Post by rjlittlefield »

Microsoft ICE, totally automatic
The good side of ICE is that it does a lot of panos quickly and well, fully automatically. The bad side is that when it does something you don't like, there's not much you can do to fix the problem.

If this result had come from PTgui, I'd say "Check the control points. Probably the automatic CP generator didn't happen to put any near that particular seam, so those tile edges are free to wiggle around under the influence of small errors far away. If that's the case, then manually put a couple of control points near the problem stitches and re-optimize."

But with ICE, no such treatment is possible. It doesn't even admit that there are control points, let alone provide any tools for manipulating them.

So I end up using ICE as sort of a quick-and-dirty first attempt. If the result is good enough, whatever that means in any particular case, then I'm happy because it was simple. Otherwise I haul out PTgui to see what went wrong and get it fixed.

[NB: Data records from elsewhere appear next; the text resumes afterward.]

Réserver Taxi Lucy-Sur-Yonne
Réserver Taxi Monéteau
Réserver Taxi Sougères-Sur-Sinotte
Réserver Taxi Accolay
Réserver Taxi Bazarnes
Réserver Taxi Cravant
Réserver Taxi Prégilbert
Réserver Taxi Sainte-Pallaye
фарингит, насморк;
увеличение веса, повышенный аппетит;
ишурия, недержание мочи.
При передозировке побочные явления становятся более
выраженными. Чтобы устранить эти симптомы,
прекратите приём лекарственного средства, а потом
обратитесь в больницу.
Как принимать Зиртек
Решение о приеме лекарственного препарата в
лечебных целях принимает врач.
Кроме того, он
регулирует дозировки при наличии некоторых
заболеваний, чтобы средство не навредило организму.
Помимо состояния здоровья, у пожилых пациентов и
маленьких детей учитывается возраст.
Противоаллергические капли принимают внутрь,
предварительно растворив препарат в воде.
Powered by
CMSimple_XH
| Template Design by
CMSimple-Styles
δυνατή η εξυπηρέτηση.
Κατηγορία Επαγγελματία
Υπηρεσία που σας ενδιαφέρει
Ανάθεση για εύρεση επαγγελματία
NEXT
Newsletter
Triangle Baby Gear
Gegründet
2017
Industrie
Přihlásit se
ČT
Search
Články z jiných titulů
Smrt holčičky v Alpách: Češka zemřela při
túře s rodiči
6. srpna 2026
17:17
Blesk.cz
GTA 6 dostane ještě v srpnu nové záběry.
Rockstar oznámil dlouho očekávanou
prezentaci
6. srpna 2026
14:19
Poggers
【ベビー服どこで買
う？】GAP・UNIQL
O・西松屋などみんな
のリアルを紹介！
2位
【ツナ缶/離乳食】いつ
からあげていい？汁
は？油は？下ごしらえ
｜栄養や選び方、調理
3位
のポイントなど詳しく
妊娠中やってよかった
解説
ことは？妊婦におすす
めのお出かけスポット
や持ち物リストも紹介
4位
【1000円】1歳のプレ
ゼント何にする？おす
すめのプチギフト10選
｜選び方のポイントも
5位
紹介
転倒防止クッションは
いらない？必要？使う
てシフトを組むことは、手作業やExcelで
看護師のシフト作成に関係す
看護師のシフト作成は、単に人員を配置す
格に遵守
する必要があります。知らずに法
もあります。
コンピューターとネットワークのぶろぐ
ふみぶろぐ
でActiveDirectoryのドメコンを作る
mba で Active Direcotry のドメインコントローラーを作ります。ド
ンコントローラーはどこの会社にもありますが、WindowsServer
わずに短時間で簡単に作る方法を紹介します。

Most of my panos are handheld landscapes with foreground extending inward to 20 or 30 feet. Your situation should be simpler than that, IF you can nail the entrance pupil location.

But given your workflow, there may also be other sorts of issues like slight changes in image scale due to different starting distances for the focus stepping in each tile. In PTgui, that requires selecting some non-default options that allow "focal length" to change between tiles. I have no idea what ICE will do in that case.